- _SHORT PROBLEM_
Reproduce the records word for word, from the line with "family: Thelypteridaceae" through the last line of the records, including both.

┏━━

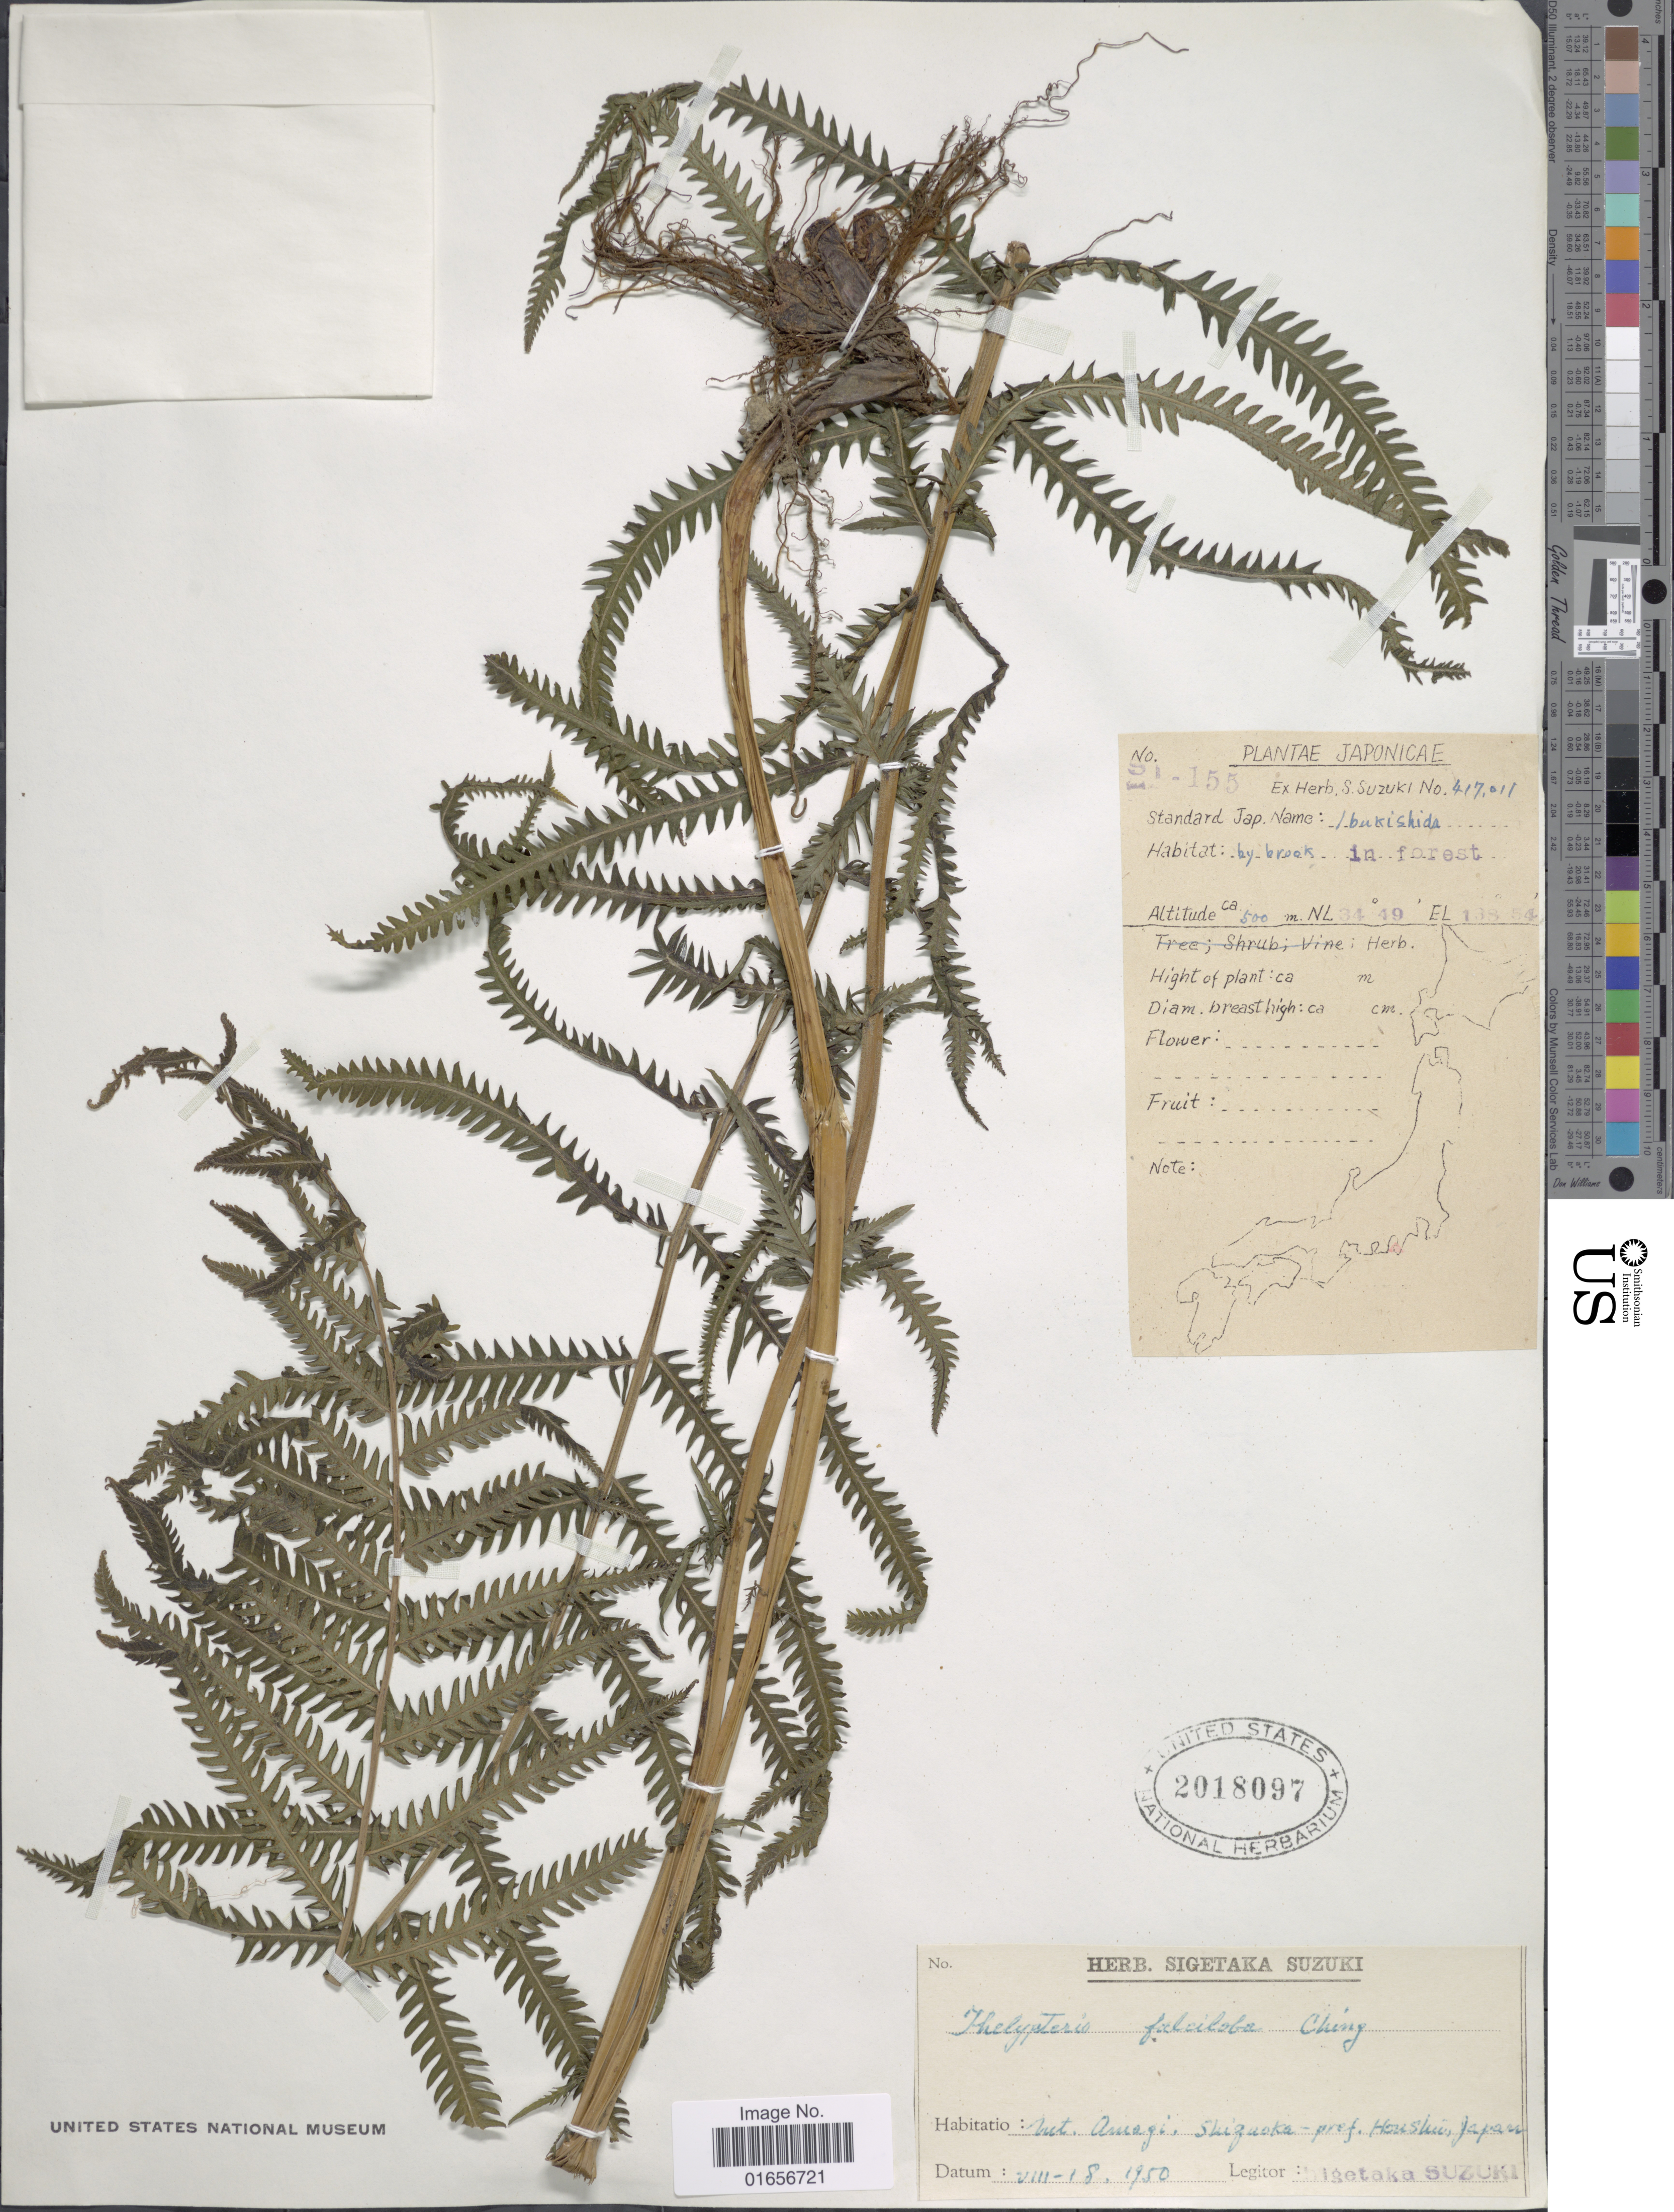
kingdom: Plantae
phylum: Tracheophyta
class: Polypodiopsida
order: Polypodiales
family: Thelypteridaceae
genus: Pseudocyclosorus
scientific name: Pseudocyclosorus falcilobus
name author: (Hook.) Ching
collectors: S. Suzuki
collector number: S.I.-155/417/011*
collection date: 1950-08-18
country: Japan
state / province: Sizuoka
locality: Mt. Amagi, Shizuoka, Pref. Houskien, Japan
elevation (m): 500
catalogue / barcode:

┗━━

- _TASK OUTPUT_
family: Thelypteridaceae
genus: Pseudocyclosorus
scientific name: Pseudocyclosorus falcilobus
name author: (Hook.) Ching
collectors: S. Suzuki
collector number: S.I.-155/417/011*
collection date: 1950-08-18
country: Japan
state / province: Sizuoka
locality: Mt. Amagi, Shizuoka, Pref. Houskien, Japan
elevation (m): 500
catalogue / barcode:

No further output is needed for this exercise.